Sixty years ago to this very day, your faithful blogger was taken fishing for the first time with a "proper" rod and reel, instead of a stickleback net, or a garden cane, cotton and bent pin.
The method was float fishing and the bait was maggots and worms. The quarry were "coarse" fish. "Coarse" is a silly name we English give to fish without adipose fins. There is nothing "coarse" about these fish. They include some of the most beautiful fish on the planet.

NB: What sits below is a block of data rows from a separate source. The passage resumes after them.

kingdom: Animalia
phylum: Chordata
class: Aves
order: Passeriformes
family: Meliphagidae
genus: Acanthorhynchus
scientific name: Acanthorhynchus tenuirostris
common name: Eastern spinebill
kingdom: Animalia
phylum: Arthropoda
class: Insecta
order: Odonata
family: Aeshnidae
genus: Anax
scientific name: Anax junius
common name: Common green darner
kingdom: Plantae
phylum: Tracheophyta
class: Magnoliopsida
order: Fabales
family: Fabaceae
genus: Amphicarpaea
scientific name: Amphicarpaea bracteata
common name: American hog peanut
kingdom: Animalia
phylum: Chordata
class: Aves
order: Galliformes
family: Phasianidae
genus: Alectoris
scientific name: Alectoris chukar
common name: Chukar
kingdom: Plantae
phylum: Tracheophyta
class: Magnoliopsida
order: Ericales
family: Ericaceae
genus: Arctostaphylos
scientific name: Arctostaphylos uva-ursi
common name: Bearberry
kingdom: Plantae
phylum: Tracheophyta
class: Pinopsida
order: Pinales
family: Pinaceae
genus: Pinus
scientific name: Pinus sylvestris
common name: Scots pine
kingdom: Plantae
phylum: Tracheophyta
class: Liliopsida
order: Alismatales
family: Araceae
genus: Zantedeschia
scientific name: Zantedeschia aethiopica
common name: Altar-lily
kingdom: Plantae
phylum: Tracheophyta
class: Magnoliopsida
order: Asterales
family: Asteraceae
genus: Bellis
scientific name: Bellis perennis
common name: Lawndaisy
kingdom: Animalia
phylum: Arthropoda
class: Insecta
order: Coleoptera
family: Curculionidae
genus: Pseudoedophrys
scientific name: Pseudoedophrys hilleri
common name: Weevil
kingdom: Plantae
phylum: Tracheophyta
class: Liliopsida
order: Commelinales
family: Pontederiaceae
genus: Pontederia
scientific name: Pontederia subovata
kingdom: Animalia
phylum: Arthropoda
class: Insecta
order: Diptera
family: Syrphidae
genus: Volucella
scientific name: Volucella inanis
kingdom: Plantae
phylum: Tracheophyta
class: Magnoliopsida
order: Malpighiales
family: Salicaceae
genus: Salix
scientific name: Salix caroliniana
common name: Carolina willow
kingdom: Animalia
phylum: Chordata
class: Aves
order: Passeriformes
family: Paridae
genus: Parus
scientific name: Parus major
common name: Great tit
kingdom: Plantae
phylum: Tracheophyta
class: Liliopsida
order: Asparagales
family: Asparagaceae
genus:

The young tyro was being introduced to the art of angling by his paternal grandfather and the method was known in those days as "Sheffield Style". "Sheffield Style" means fishing with very fine line, tiny hooks and floats that need very little shot to cock them. Coarse anglers had distinguishable, regional styles of fishing in those days and you can find out more of this phenomenon by reading the book "Fishing. British Sports Past and Present" by Bernard Venables, Published by B T Batsford Ltd, in 1953.
Today I was the lucky guest of a very good friend on a private estate lake and the method used was exactly as it had been on 16th June 1956. Grandad would have been familiar with every aspect. He would have certainly been familiar with HIS Speedia centre pin reel that was being put to use on this special occasion...
All went well. The first fish was a roach, the next seven were perch, the ninth was a rudd and two more perch finished the day nicely. The landing net was needed for just one fish, exactly as it had been sixty years earlier. The net would have been unfamiliar to Grandad as modern knitted pan bottomed nets had yet to be invented in 1956.